Friday, October 15, 2010

FALLOUT Review



Hunter, Autumn, and Summer—three of Kristina Snow's five children—live in different homes, with different guardians and different last names. They share only a predisposition for addiction and a host of troubled feelings toward the mother who barely knows them, a mother who has been riding with the monster, crank, for twenty years.

Hunter is nineteen, angry, getting by in college with a job at a radio station, a girlfriend he loves in the only way he knows how, and the occasional party. He's struggling to understand why his mother left him, when he unexpectedly meets his rapist father, and things get even more complicated. Autumn lives with her single aunt and alcoholic grandfather. When her aunt gets married, and the only family she's ever known crumbles, Autumn's compulsive habits lead her to drink. And the consequences of her decisions suggest that there's more of Kristina in her than she'd like to believe. Summer doesn't know about Hunter, Autumn, or their two youngest brothers, Donald and David. To her, family is only abuse at the hands of her father's girlfriends and a slew of foster parents. Doubt and loneliness overwhelm her, and she, too, teeters on the edge of her mother's notorious legacy. As each searches for real love and true family, they find themselves pulled toward the one person who links them together—Kristina, Bree, mother, addict. But it is in each other, and in themselves, that they find the trust, the courage, the hope to break the cycle.

Told in three voices and punctuated by news articles chronicling the family's story, FALLOUT is the stunning conclusion to the trilogy begun by CRANK and GLASS, and a testament to the harsh reality that addiction is never just one person's problem.

From Goodreads.com

Let me begin with this. I was hesitant to read Fallout after having read both Crank and Glass because Kristina frustrated me so much in the last book. If you felt the same way, forget it and read Fallout regardless. This is not Kristina's story. This is the story of her children.

What I really loved was seeing how her choices not only impacted her life in the first two books, but her children's lives in this final one. After reading it, I feel as though, had Ellen Hopkins not written this final book, the series would have been incomplete, the message not as strong. Fallout was a shocking ending to the series that was well needed.

As with all of Ellen Hopkins' books, the verse was interesting, more interesting than in her other two books of the same series. Because the book is told in alternating viewpoints, Hunter, Summer, and Autumn all have different fonts which made the switching in point of views a lot easier to flow with.

I was very glad to discover that each of the children lived entirely different lives, and wouldn't have know they were all siblings if it hadn't been for knowing it before hand. If you haven't read the other books in the series, that's okay. Fallout is written in a matter so that, even if you haven't read the other books, it makes sense.

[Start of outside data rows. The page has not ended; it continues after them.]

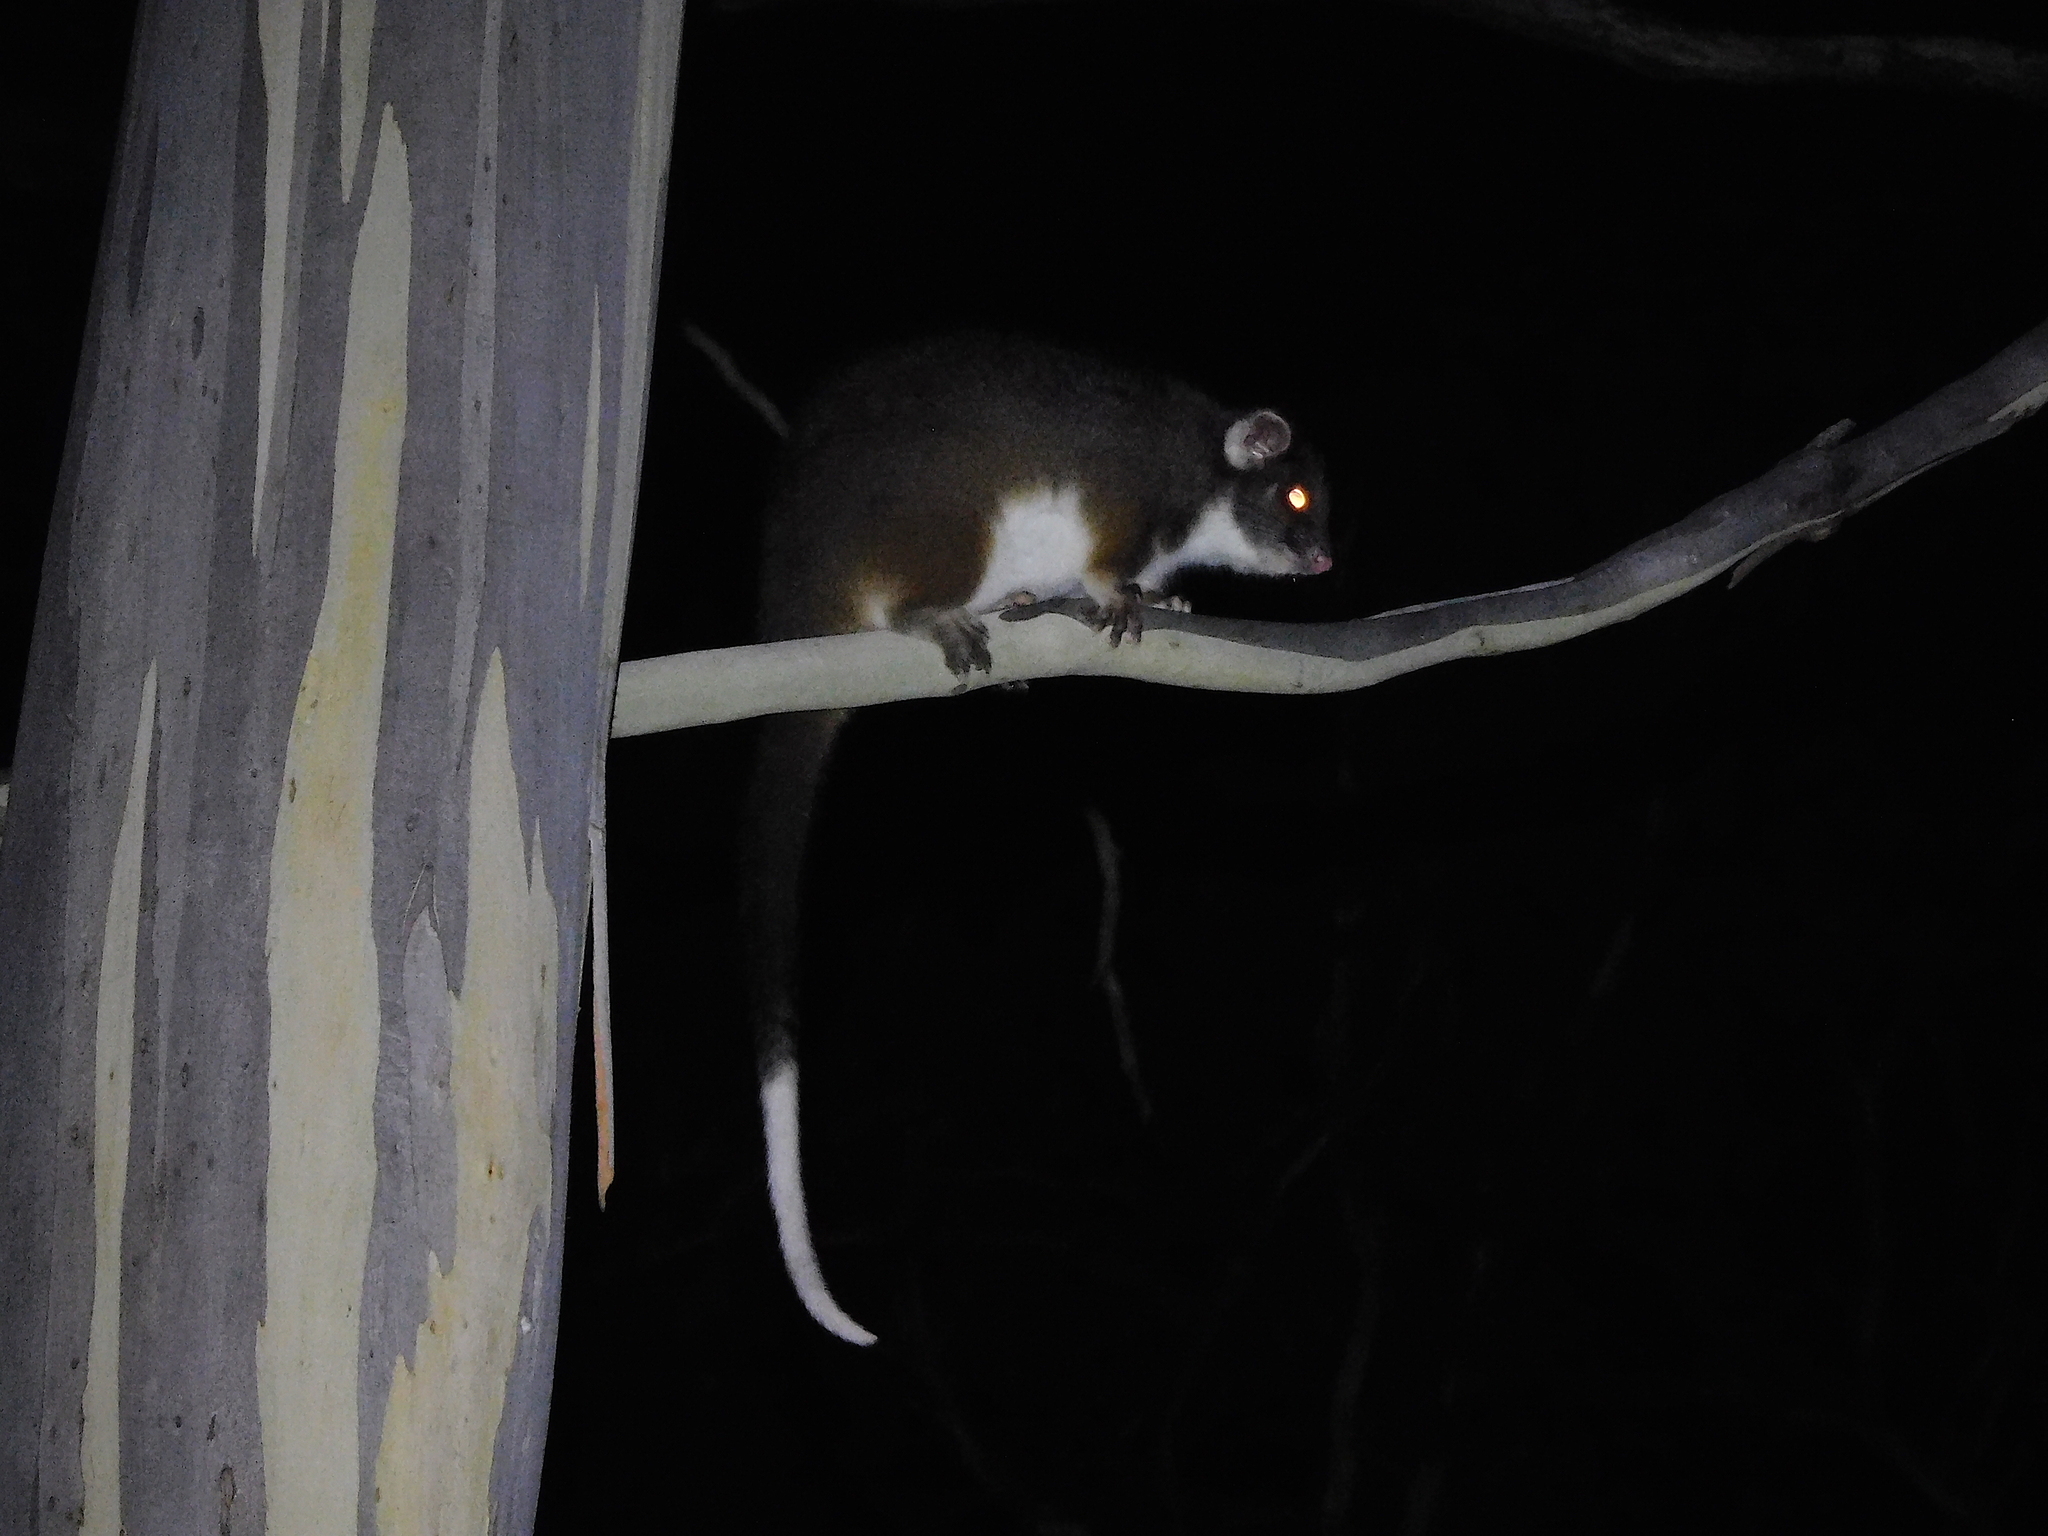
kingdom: Animalia
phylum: Chordata
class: Mammalia
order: Diprotodontia
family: Pseudocheiridae
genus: Pseudocheirus
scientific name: Pseudocheirus peregrinus
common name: Common ringtail possum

One thing that I did find confusing, though, was that, throughout the novel, there were random newspaper articles. Only a few related to the book. Perhaps this is something I need to reread in order to understand, but they struck me as odd and out of place.

Overall, I enjoyed reading Fallout. Unlike her other books, it was calmer, less filled with the dangers that lurk in Hopkins' other books, but I enjoyed it for that. The darkness was set in the background, in Kristina and how her decisions had forever changed her children's lives.

Last year, I was lucky enough to have Ellen Hopkins visit my school and do talks with several class periods. For planning the event, I attended lunch with Ellen Hopkins in which she talked about the truth behind Fallout and what was really going on with Kristina's children. Hearing her speak of these stories only made this book stronger.